Reaction conditions: 10wt% D/W 30g, catalyzer 0.3g, do not add Ca (OH)
2, reaction pressure 6MPa, temperature of reaction 140 DEG C, reaction 2h, be warming up to 220 DEG C, reaction 3h.(in table, EG is ethylene glycol; 1,2-PD is 1,2-PD; GLY is glycerine)
As can be seen from Table 3, relative to other catalyzer, the catalytic activity of 1Ni4Cu/MgO catalyzer is relatively higher, and the yield of 1,2-PD reaches 46.7%.PRELIMINARY RESULTS display 1Ni4Cu/MgO catalyzer has certain potentiality to conversion of glucose.
Embodiment 4
Based on the glucose of 1Ni4Cu/MgO catalyzer to lower concentration, there is good catalytic activity, so investigate the catalytic activity of catalyzer for the glucose solution of high density.Following table 4 is shown in the reaction result of 1Ni4Cu/MgO catalysis different glucose hydrogenolysis.
Reaction conditions: 1Ni4Cu/MgO catalyzer 0.3g, do not add Ca (OH)
2, reaction pressure 6MPa, temperature of reaction 140 DEG C, reaction 2h, be warming up to 220 DEG C, reaction 3h.(in table, EG is ethylene glycol; 1,2-PD is 1,2-PD; GLY is glycerine)

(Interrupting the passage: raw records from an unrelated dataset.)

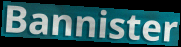
Bannister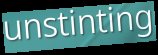
unstintingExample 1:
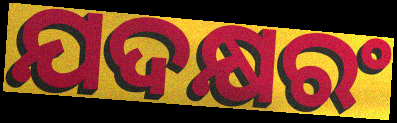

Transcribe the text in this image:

ଯଦକ୍ଷରଂ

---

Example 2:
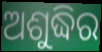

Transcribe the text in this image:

ଅଶୁଦ୍ଧିର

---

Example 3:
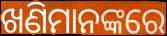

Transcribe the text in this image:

ଖଣିମାନଙ୍କରେ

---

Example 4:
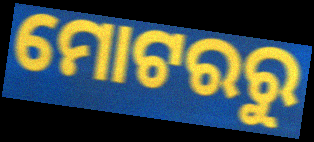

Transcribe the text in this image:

ମୋଟରରୁ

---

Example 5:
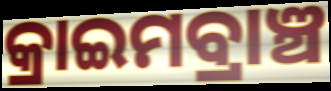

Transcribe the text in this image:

କ୍ରାଇମବ୍ରାଞ୍ଚ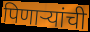
पिणाऱ्यांचीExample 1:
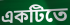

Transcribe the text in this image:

একটিতে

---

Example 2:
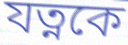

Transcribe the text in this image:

যত্নকে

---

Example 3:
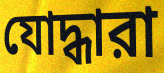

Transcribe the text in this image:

যোদ্ধারা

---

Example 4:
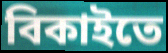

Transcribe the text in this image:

বিকাইতে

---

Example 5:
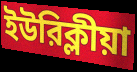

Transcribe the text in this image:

ইউরিক্লীয়াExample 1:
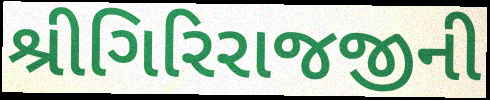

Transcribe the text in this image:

શ્રીગિરિરાજજીની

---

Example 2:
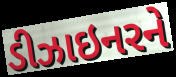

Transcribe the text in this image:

ડીઝાઇનરને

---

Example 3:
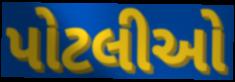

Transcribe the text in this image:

પોટલીઓ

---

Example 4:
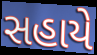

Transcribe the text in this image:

Increase glucose concn to 15wt%, the yield of 1,2-PD slightly increases.Continuing the concentration of increase glucose to 20wt%, there is coking in product, and the yield of 1,2-PD declines, and this is relevant with the formation of water soluble polymer.Therefore, the reaction parameter of the hydrogenolysis of high concentration glucose (20wt%) is optimized.Embodiment 5
Based on the important factor that temperature is glucose hydrogenolysis, investigate the impact of second segment temperature of reaction on reaction.Following table 5 is shown in that second segment temperature of reaction affects the reaction of glucose hydrogenolysis.
Reaction conditions: 20wt% D/W 30g, 1Ni4Cu/MgO catalyzer 0.3g, do not add Ca (OH)

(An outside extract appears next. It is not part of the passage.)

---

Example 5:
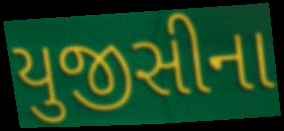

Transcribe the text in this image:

યુજીસીના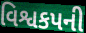
વિશ્વકપની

2, reaction pressure 6MPa, react 2h under first paragraph temperature of reaction, be warming up to 220 DEG C, reaction 3h.(in table, EG is ethylene glycol; 1,2-PD is 1,2-PD; GLY is glycerine)
Following table 6 is shown in that first paragraph temperature of reaction affects the reaction of glucose hydrogenolysis.

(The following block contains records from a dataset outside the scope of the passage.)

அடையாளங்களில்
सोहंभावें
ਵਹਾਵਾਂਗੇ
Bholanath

Reaction conditions: 20wt% D/W 30g, 1Ni4Cu/MgO catalyzer 0.3g, do not add Ca (OH)
2, reaction pressure 6MPa, temperature of reaction 140 DEG C, reaction 2h, react 3h under second segment temperature of reaction.(in table, EG is ethylene glycol; 1,2-PD is 1,2-PD; GLY is glycerine)
As can be seen from table 5,6, along with the yield of first and second section of temperature of reaction to 1,2-PD has a certain impact.Adopt the process of two step hydrogenolysis, effectively can avoid the generation of coking process.When first paragraph temperature of reaction 140 DEG C, second segment temperature of reaction at 200 DEG C time, the yield of 1,2-PD is relatively better.Embodiment 6
Consider the important factor of reaction pressure as glucose hydrogenolysis.Following table 7 is shown in the impact of different pressures on glucose hydrogenolysis.
Reaction conditions: 20wt% D/W 30g, 1Ni4Cu/MgO catalyzer 0.3g, do not add Ca (OH)
2, temperature of reaction 140 DEG C, reaction 2h, be warming up to 200 DEG C, reaction 3h.(in table, EG is ethylene glycol; 1,2-PD is 1,2-PD; GLY is glycerine)
When pressure is elevated to 8MPa, the impact of rising on hydrogenolysis of pressure becomes not obvious.And under high pressure, easily make low-carbon polyol as the transition hydrogenolysis of 1,2-PD, thus reduce its selectivity.